Est-ce que nous avons, au Sénégal, des laboratoires capables de suivre ce rythme de transformation des produits alimentaires ?
Vous savez, les produits alimentaires, c'est comme le voleur et le propriétaire. Le voleur, il est en train de penser ce qu'il va vous prendre. Alors que vous, vous ne pouvez pas anticiper tout ce qu'il pense. Il n'y a pas de risque zéro dans la vie. C'est vrai, il y a des difficultés, il faut le reconnaître. Malgré tout, les services sont en train de faire avec le peu de moyens qu'ils ont à leur disposition. Maintenant, ces moyens-là, on a besoin que ce soit augmenté constamment, au niveau des laboratoires avec l'aspect technique de la formation du personnel. Il faut aussi que le matériel high-tech soit à niveau pour analyser certains paramètres.
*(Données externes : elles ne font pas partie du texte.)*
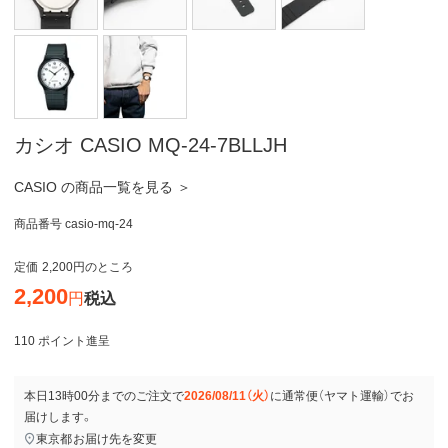
カシオ CASIO MQ-24-7BLLJH
CASIO の商品一覧を見る ＞
商品番号
casio-mq-24
定価
2,200
のところ
2,200
税込
110
ポイント進呈
本日
13時00分
までのご注文で
2026/08/11（火）
に
通常便（ヤマト運輸）
でお
届けします。
東京都
お届け先を変更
L'autre souci, qui n'est pas propre à notre structure, c'est la centralisation. Le Laboratoire national d’analyses et de contrôle (Lanac), s'il pouvait bénéficier d'antennes un peu partout, selon la zone géographique, pas mal de problèmes pourraient être réglés. Car en même temps pour pallier la forte demande de tests sur les produits, on est obligé de recourir à des laboratoires privés. La solution est peut-être dans la déconcentration.